Hannibal Hamlin

Hannibal Hamlin.jpg

Title

Hannibal Hamlin

Description

The most famous story connected with Molly Ockett's healing powers has to do with her cure of the infant Hannibal Hamlin, who was born at Paris Hill, Maine, on August 27, 1809, and who later became Lincoln's first vice-president. During the winter of 1809-10, Molly Ockett was traveling through the town of Paris, some twenty miles south of Bethel, when, in foul weather, she sought shelter with the white residents at Snow's Falls. According to oral tradition, she was turned away, whereupon she uttered a curse on the place, said to be responsible for the lack of success of subsequent business enterprises in that neighborhood. Molly Ockett struggled along to the village of Paris Hill, where she was welcomed into the home of Dr. Cyrus Hamlin and his wife, Anna Livermore Hamlin. Returning later that spring, she found Mrs.
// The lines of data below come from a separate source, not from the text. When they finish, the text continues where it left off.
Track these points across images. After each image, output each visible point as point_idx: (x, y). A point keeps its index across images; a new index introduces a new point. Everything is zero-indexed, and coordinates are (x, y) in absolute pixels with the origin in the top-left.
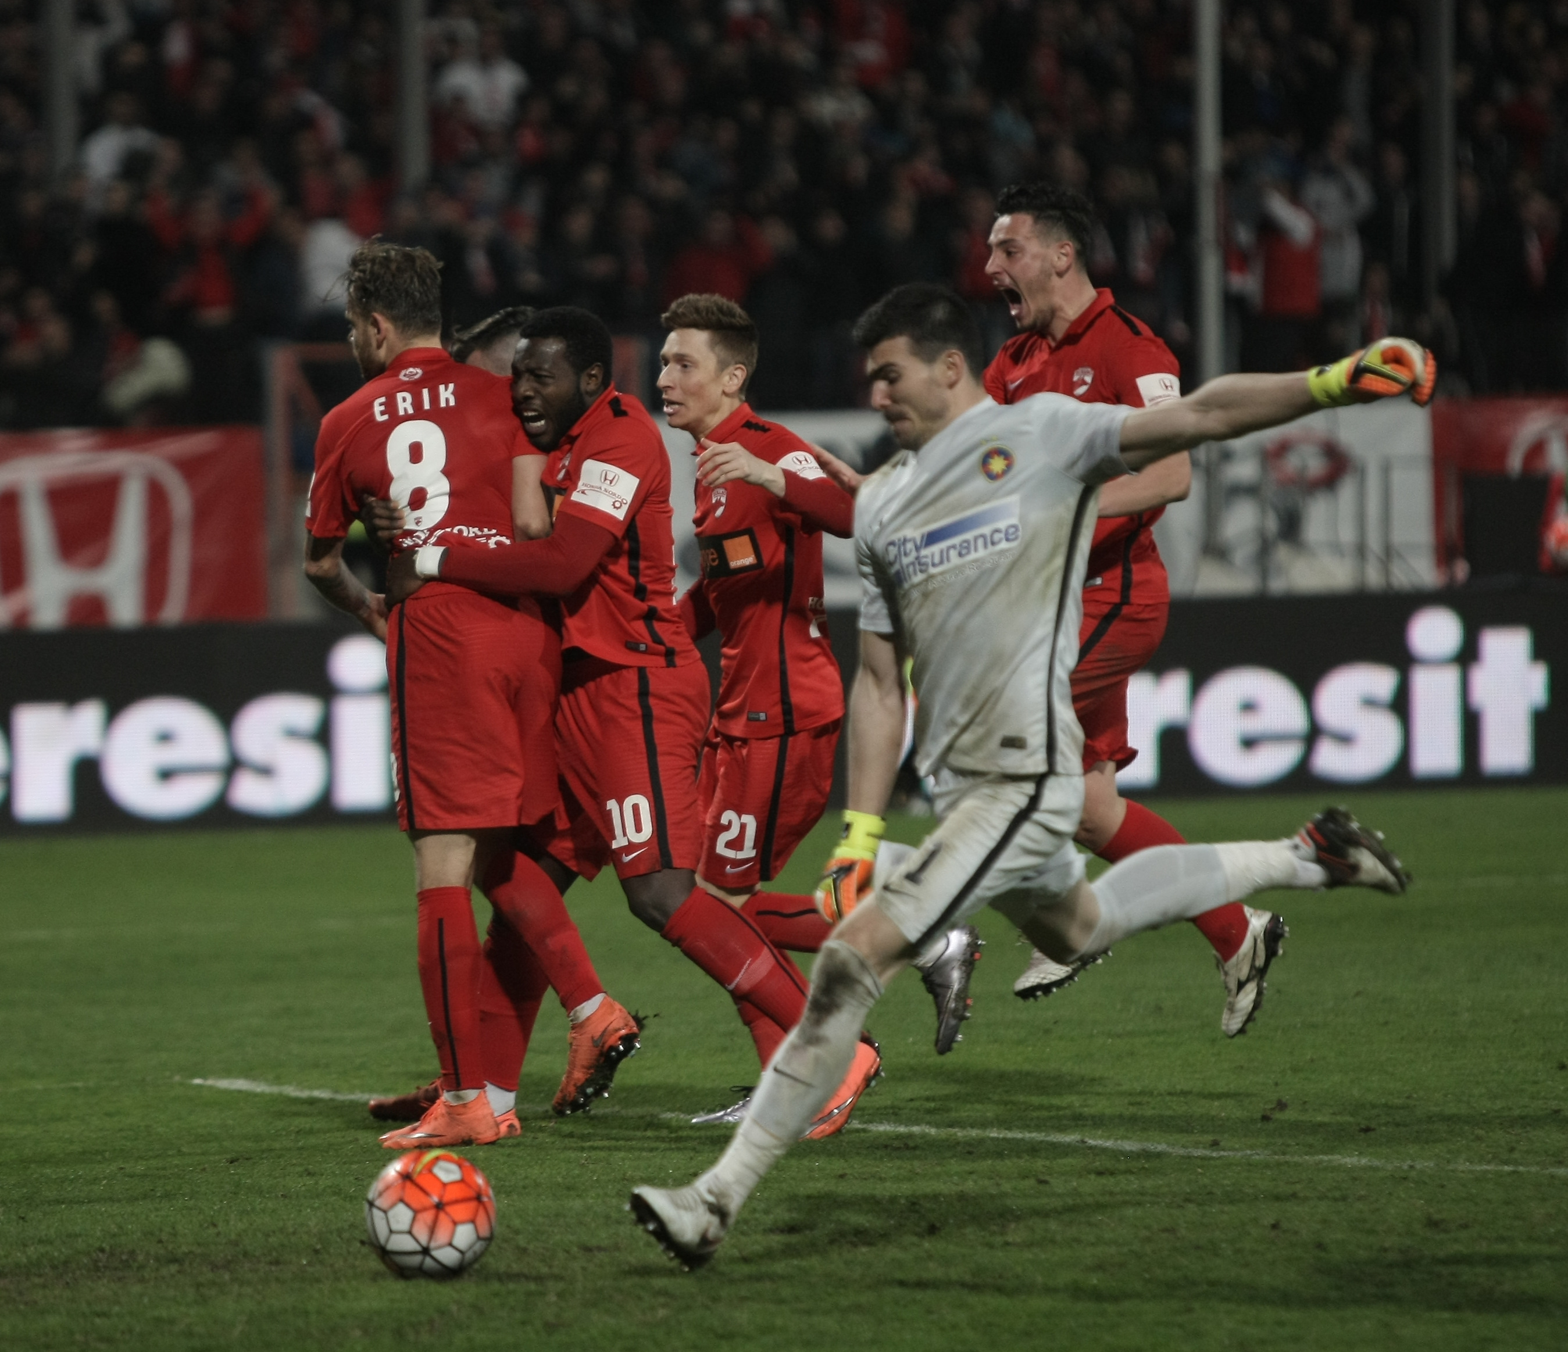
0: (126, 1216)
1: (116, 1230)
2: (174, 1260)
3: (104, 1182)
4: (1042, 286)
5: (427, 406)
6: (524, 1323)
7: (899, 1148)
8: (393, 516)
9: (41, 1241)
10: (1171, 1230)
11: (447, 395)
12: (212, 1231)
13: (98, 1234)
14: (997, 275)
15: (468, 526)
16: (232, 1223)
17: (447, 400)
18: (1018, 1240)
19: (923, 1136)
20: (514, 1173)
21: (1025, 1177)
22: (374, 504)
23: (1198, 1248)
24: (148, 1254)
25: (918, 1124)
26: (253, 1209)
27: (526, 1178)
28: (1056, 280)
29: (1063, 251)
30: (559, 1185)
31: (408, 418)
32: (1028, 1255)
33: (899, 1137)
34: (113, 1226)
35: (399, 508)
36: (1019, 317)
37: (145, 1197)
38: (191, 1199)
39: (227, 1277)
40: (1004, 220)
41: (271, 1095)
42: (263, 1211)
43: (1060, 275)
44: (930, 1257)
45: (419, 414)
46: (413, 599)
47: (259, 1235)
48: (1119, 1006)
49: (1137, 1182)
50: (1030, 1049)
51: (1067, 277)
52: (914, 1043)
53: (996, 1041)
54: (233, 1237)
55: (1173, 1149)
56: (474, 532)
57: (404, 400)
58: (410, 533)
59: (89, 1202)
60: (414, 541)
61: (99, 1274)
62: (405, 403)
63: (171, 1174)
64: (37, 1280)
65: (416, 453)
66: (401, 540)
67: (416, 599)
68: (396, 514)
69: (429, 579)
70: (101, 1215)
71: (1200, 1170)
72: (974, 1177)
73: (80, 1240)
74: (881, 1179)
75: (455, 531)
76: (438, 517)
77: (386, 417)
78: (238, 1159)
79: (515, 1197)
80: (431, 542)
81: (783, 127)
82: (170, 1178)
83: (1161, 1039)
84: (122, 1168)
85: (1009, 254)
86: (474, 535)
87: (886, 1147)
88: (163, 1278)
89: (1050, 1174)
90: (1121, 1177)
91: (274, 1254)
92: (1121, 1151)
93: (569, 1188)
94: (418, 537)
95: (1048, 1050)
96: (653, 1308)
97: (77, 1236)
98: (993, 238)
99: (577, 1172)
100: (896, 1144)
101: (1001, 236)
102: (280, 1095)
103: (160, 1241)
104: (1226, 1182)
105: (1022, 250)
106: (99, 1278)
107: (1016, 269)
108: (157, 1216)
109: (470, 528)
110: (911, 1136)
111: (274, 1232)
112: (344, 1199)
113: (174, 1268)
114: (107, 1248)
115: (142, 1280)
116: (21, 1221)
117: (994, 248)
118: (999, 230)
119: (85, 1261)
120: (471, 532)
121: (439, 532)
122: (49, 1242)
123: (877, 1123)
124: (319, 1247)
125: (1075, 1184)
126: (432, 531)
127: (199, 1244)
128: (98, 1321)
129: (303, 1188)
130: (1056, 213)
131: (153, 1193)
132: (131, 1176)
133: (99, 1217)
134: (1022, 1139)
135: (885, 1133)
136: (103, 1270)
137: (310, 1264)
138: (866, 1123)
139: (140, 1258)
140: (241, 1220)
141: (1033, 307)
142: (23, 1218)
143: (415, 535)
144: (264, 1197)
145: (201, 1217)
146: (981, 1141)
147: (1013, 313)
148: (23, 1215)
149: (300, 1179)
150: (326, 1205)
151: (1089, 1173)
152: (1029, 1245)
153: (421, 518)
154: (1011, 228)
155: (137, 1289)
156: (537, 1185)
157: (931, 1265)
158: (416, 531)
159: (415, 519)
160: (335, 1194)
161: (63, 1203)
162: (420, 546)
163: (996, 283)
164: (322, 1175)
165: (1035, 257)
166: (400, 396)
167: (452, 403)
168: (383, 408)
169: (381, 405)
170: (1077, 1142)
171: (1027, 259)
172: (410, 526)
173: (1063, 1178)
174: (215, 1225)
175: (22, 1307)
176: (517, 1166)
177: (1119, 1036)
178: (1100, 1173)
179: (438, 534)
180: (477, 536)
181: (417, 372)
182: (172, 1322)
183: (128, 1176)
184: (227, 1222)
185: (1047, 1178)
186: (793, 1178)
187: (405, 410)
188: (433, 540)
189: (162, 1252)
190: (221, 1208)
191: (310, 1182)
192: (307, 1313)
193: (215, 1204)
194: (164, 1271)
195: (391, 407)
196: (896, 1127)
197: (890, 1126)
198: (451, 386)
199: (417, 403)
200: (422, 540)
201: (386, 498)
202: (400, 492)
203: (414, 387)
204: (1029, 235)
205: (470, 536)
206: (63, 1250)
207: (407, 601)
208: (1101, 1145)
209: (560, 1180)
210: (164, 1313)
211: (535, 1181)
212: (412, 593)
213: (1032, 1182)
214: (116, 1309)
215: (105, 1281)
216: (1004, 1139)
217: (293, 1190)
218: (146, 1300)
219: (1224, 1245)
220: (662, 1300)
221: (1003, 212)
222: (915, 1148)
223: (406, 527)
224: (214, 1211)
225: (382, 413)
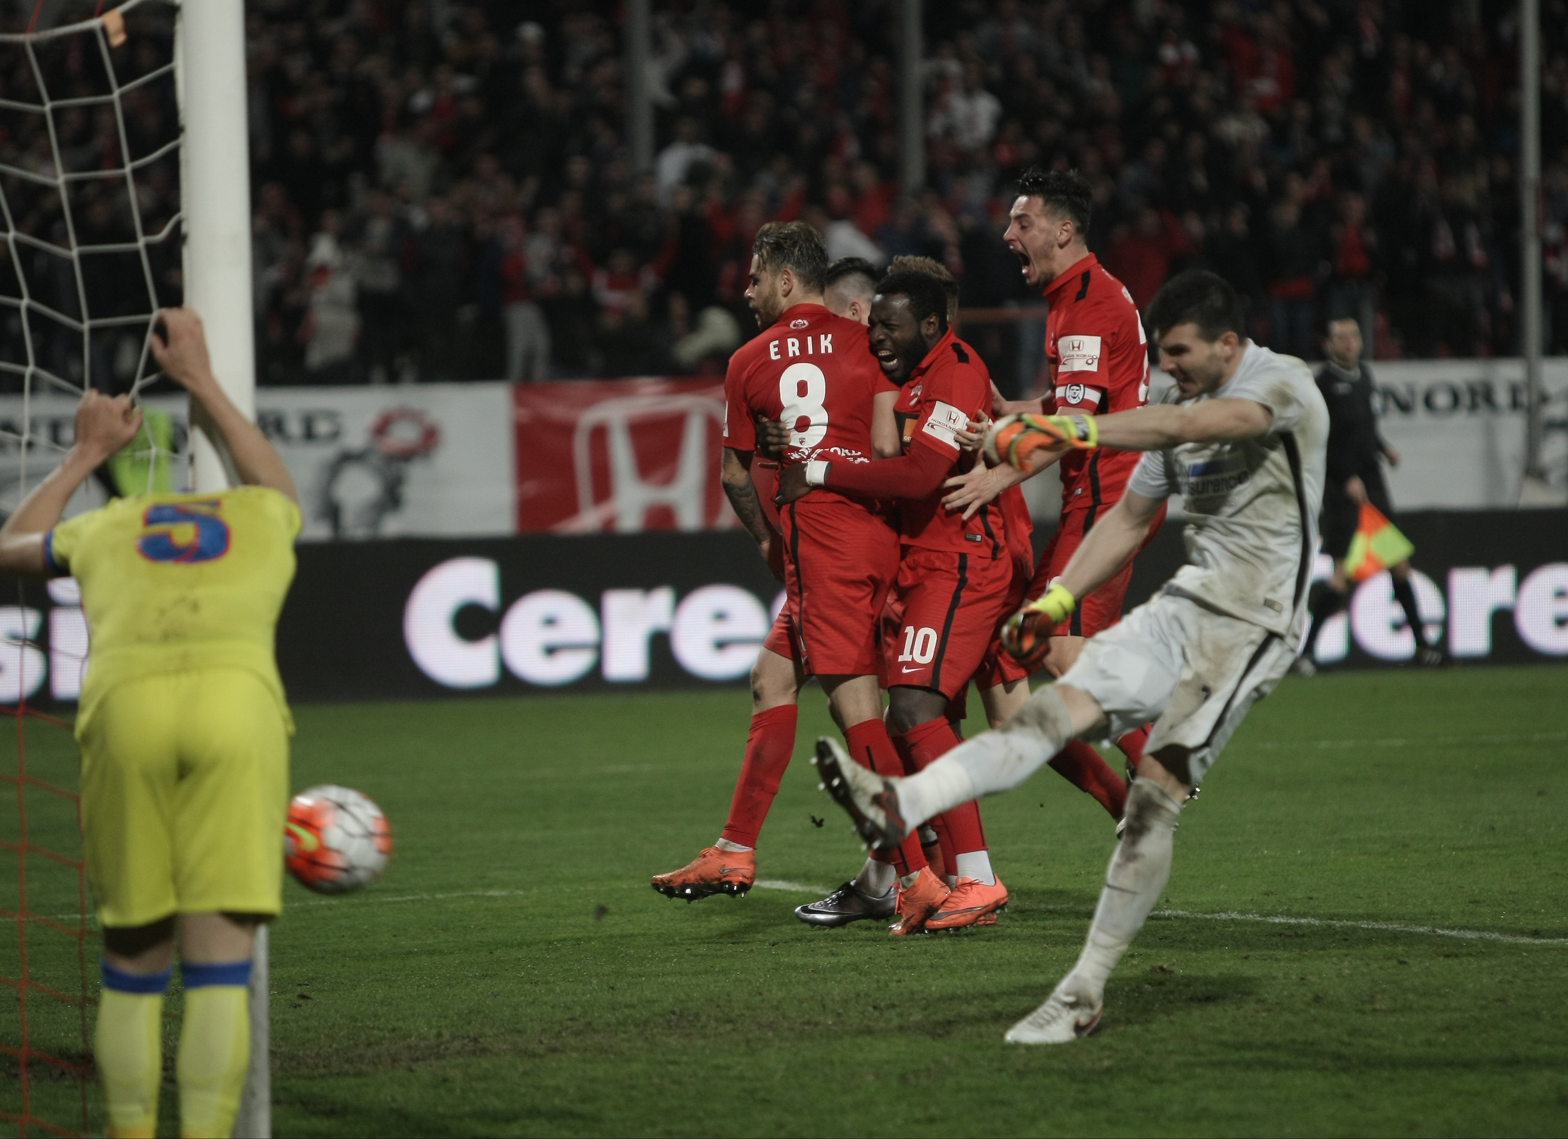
0: (692, 987)
1: (684, 997)
2: (730, 1021)
3: (675, 960)
4: (1046, 255)
5: (810, 352)
6: (1000, 1070)
7: (1290, 936)
8: (782, 435)
9: (626, 1006)
10: (1503, 1000)
11: (826, 343)
12: (758, 998)
13: (671, 1000)
14: (1013, 242)
15: (841, 448)
16: (774, 992)
17: (826, 348)
18: (1384, 1007)
19: (1310, 926)
20: (992, 955)
21: (1389, 959)
22: (768, 424)
23: (1523, 1014)
24: (709, 1016)
25: (1305, 918)
26: (790, 982)
27: (1001, 958)
28: (1057, 251)
29: (1064, 228)
30: (1026, 963)
31: (795, 360)
32: (1392, 1019)
33: (1290, 927)
34: (682, 994)
35: (787, 428)
36: (1027, 276)
37: (706, 972)
38: (742, 973)
39: (770, 1034)
40: (1023, 199)
41: (804, 893)
42: (798, 983)
43: (1061, 246)
44: (1315, 1020)
45: (803, 357)
46: (803, 502)
47: (795, 1002)
48: (1461, 826)
49: (1476, 963)
50: (1392, 859)
51: (1066, 248)
52: (1302, 854)
53: (1365, 853)
54: (775, 1003)
55: (1504, 937)
56: (845, 453)
57: (793, 344)
58: (796, 450)
59: (664, 975)
60: (800, 455)
61: (672, 1031)
62: (794, 347)
63: (727, 954)
64: (623, 1036)
65: (802, 389)
66: (789, 454)
67: (807, 502)
68: (784, 433)
69: (817, 487)
70: (673, 985)
71: (1525, 954)
72: (1349, 958)
73: (656, 1005)
74: (1276, 959)
75: (832, 450)
76: (819, 439)
77: (779, 357)
78: (778, 943)
79: (993, 973)
80: (814, 457)
81: (1196, 145)
82: (725, 957)
83: (1494, 852)
84: (688, 950)
85: (1023, 228)
86: (845, 455)
87: (1280, 935)
88: (721, 1034)
89: (1408, 957)
90: (1464, 959)
91: (807, 1016)
92: (1462, 938)
93: (1034, 966)
94: (804, 453)
95: (1406, 860)
96: (1100, 1059)
97: (654, 1002)
98: (1014, 212)
99: (1040, 953)
100: (1288, 932)
101: (1019, 212)
102: (811, 893)
103: (718, 1006)
104: (1546, 963)
105: (1032, 224)
106: (671, 1034)
107: (1027, 238)
108: (715, 987)
109: (843, 449)
110: (1300, 926)
111: (806, 999)
112: (860, 974)
113: (729, 1027)
114: (678, 1011)
115: (704, 1036)
116: (611, 990)
117: (1013, 220)
118: (1019, 206)
119: (661, 1021)
120: (843, 453)
121: (819, 451)
122: (632, 1006)
123: (1273, 916)
124: (841, 1011)
125: (1428, 964)
126: (814, 449)
127: (748, 1008)
128: (671, 1067)
129: (829, 965)
130: (1062, 197)
131: (712, 969)
132: (696, 956)
133: (671, 987)
134: (1387, 929)
135: (1280, 924)
136: (674, 1028)
137: (834, 1024)
138: (1265, 916)
139: (704, 1018)
140: (781, 990)
141: (1038, 270)
142: (612, 988)
143: (800, 451)
144: (799, 972)
145: (750, 987)
146: (1355, 929)
147: (1024, 271)
148: (612, 986)
149: (826, 958)
150: (846, 979)
151: (1438, 956)
152: (1393, 1011)
153: (804, 439)
154: (1027, 205)
155: (700, 1043)
156: (1010, 963)
157: (1316, 1026)
158: (801, 448)
159: (800, 439)
160: (853, 970)
161: (643, 976)
162: (806, 460)
163: (1011, 247)
164: (843, 955)
165: (1042, 230)
166: (790, 341)
167: (830, 351)
168: (776, 350)
169: (775, 347)
170: (1430, 931)
171: (1034, 232)
172: (794, 443)
173: (1419, 959)
174: (760, 994)
175: (612, 1057)
176: (994, 949)
177: (1462, 849)
178: (1447, 956)
179: (818, 452)
180: (847, 456)
181: (803, 323)
182: (728, 1068)
183: (694, 956)
184: (770, 991)
185: (1406, 959)
186: (1208, 959)
187: (794, 352)
188: (814, 456)
189: (720, 1014)
190: (765, 981)
191: (834, 960)
192: (832, 1063)
193: (760, 977)
194: (722, 1029)
195: (783, 349)
196: (1288, 920)
197: (1284, 919)
198: (830, 336)
199: (803, 347)
200: (806, 456)
201: (777, 420)
202: (789, 418)
203: (801, 335)
204: (1039, 213)
205: (842, 455)
206: (644, 1013)
207: (797, 503)
208: (1448, 933)
209: (1027, 959)
210: (721, 1061)
211: (1008, 960)
212: (800, 498)
213: (1395, 962)
214: (685, 1058)
215: (676, 1036)
216: (1373, 929)
217: (820, 967)
218: (708, 1052)
219: (1544, 1012)
220: (1107, 1053)
221: (1022, 193)
222: (1303, 936)
223: (791, 444)
224: (760, 983)
225: (776, 354)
Hamlin "sitting in her doorway one day, rocking her feeble infant." Molly Ockett "looked at the child very intently . . . and then said with great earnestness, 'You give papoose milk warm from cow, or he die.'" The infant, Hannibal Hamlin, "thrived with great rapidity" in response to this treatment, and Molly Ockett was thus able to repay the Hamlins for their earlier kindness.